To deal with excessive volatility after the election results, the Reserve Bank of India (RBI) has discussed a contingency plan with the finance ministry.
"The RBI has discussed a contingency plan with the finance ministry to deal with excessive volatility after the election results," RBI governor Raghuram Rajan said here on Thursday.
He said the RBI had discussed its plan with the finance minister and the stock market regulator, Securities and Exchanges Board of India.
Rajan, who was here to attend an RBI board meeting, told the media that based on the assessment of the election result, there might be market volatility.
"In anticipation of the results, the markets had rallied in recent weeks and were very buoyant; there may or may not be market volatility," he said, adding, "The RBI will also be ready to deal with any volatility in the rupee."
To a query that in case of a hung Parliament, there might be volatility in markets and rupee was expected to crash, Rajan said the RBI was keeping an eye on the situation and would push liquidity in case such a situation arose.
Replying to a question about the challenges before the new government, Rajan said the it would have to deal with four macro-economic challenges -- growth, inflation, fiscal deficit and current account deficit.
He said the RBI had been working with the incumbent government and would work with the new one to meet all challenges, especially to bring down the consumer price index (CPI) inflation rate below 8% in January 2015 and below 6% till the end of next year as per the accepted recommendation of the Urjit Patel Committee.
"We are comfortable that the current environment will allow it to meet a consumer inflation target of 8% by the end of the year," said Rajan.

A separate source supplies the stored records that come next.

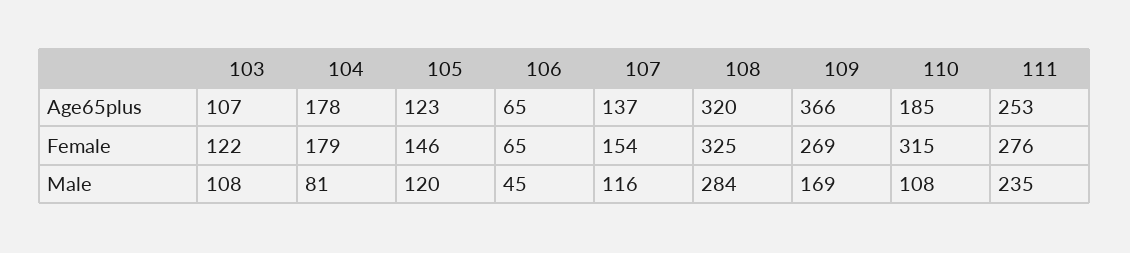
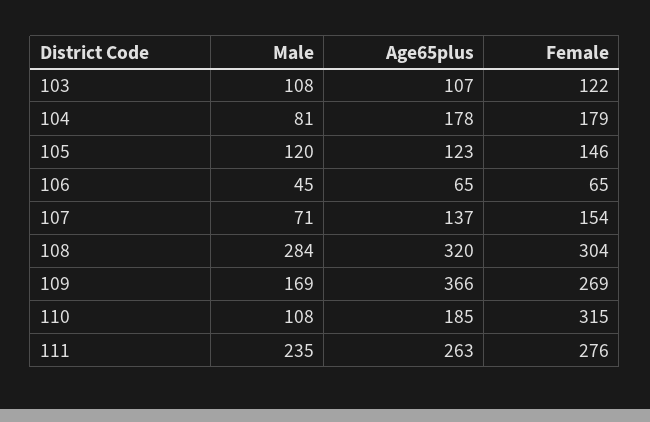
  {
    "103": {
      "Age65plus": 107,
      "Female": 122,
      "Male": 108
    },
    "104": {
      "Age65plus": 178,
      "Female": 179,
      "Male": 81
    },
    "105": {
      "Age65plus": 123,
      "Female": 146,
      "Male": 120
    },
    "106": {
      "Age65plus": 65,
      "Female": 65,
      "Male": 45
    },
    "107": {
      "Age65plus": 137,
      "Female": 154,
-     "Male": 116
+     "Male": 71
    },
    "108": {
      "Age65plus": 320,
-     "Female": 325,
+     "Female": 304,
      "Male": 284
    },
    "109": {
      "Age65plus": 366,
      "Female": 269,
      "Male": 169
    },
    "110": {
      "Age65plus": 185,
      "Female": 315,
      "Male": 108
    },
    "111": {
-     "Age65plus": 253,
+     "Age65plus": 263,
      "Female": 276,
      "Male": 235
    }
  }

The Patel committee had recommended a monetary policy framework to bring down the CPI from 10% to 8% by January 2015.
Further, expressing concern over the 10% non-performing asset in the banking sector, he said it was large and a framework would be developed to address it.
Answering a query, he said the central bank had no role to bring back the black money. "Bringing back black money is the function of the government and its revenue department," Rajan said, adding, "The RBI can help in detecting and tracking large foreign exchange transactions."
Before the media interaction, the RBI Board met to undertake a review of the currency department, monetary policy, internal debt, GDP, current account deficit and other issues.